Nach der Öffnung der Grenzen nach Europa für tausende „Flüchtlinge“ droht Türken-Präsident Erdoğan erneut der EU – und die tut nichts.

Foto: Senat RP/Polish Senate / wikimedia.org (CC BY-SA 3.0 PL)
Erdoğan droht, EU mit „Millionen“ Migranten zu fluten – Grenzen bleiben offen

Der türkische Despot Recep Tayyip Erdoğan droht weiterhin der Europäischen Union: Nach der Grenzöffnung drängen tausende „Flüchtlinge“ nach Europa, unzählige von Ihnen versuchen, sich mit brachialer Gewalt gegen griechische Grenzbeamte ihren Weg in die europäischen Sozialparadiese zu erkämpfen, während die EU, wie gewohnt, untätig bleibt und sich vom osmanischen Alleinherrscher durch den „Flüchtlingsdeal“ erpressen lässt. Jetzt erhöht dieser erneut den Druck gegen die Europäer.

Griechenland bittet Frontex um Hilfe

Die Grenzen der Türkei werden weiterhin offen bleiben, wie Erdoğan in einer Fernsehansprache an die Mitglieder seiner Islam-Partei AKP sagte. Die Verantwortung sieht er nun bei der EU, die „ihren Teil der Last“ zu tragen hätte. Währenddessen kündigte die europäische Grenzschutzagentur Frontex an, Griechenland stärker unterstützen zu wollen. Bei ihr war am Sonntag ein Hilfeersuchen der griechischen Regierung eingegangen, sich beim Schutz der europäischen Außengrenzen stärker zu beteiligen. Frontex twitterte daraufhin, Griechenland in der „kürzest möglichen Zeit“ unterstützen zu wollen.

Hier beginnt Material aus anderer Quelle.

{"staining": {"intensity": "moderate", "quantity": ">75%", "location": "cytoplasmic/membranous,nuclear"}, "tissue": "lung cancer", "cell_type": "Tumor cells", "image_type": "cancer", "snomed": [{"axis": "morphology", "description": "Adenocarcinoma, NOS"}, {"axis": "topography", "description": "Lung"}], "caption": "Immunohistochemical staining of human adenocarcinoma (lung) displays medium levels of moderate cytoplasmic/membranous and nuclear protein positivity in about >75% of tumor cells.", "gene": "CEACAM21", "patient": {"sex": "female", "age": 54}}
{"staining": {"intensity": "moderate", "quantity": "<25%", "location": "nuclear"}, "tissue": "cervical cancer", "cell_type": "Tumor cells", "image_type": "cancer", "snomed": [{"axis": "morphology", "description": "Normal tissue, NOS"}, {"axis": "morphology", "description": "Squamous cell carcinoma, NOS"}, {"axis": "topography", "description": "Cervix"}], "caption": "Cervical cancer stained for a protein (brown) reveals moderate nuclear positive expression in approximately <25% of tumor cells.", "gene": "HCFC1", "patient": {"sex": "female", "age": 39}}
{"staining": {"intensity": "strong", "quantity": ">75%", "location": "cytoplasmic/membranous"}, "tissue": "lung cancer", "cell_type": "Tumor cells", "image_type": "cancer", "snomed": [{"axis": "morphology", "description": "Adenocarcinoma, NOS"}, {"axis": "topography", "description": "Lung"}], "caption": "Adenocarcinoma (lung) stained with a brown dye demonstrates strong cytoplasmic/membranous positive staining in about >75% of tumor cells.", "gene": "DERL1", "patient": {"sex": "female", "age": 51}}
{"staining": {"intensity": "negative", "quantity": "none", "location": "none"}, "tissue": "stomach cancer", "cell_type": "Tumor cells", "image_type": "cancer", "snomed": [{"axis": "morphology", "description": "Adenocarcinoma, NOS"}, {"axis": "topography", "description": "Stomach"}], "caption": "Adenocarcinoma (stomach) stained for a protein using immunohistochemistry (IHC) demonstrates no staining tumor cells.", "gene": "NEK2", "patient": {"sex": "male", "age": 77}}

EU-Grenzschützer erwarten „Massenmigration“

In den nächsten Tagen soll sich die Situation an den griechischen Grenzpunkten weiter verschärfen. Ein interner Bericht der EU-Grenzschützer spricht davon, dass es besonders schwierig sei, die Migranten auf ihrer Reise nach Europa zu stoppen. Es wird eine „Massenmigration“ erwartet, derer die wenigen eingesetzten Frontex-Beamten kaum Herr werden können. Auch die deutsche Bundesregierung zeigt sich beunruhigt: Von türkischer Seite werde den Illegalen mitgeteilt, der Weg nach Europa wäre offen – „das ist er natürlich nicht“, sagte dazu Regierungssprecher Steffen Seibert.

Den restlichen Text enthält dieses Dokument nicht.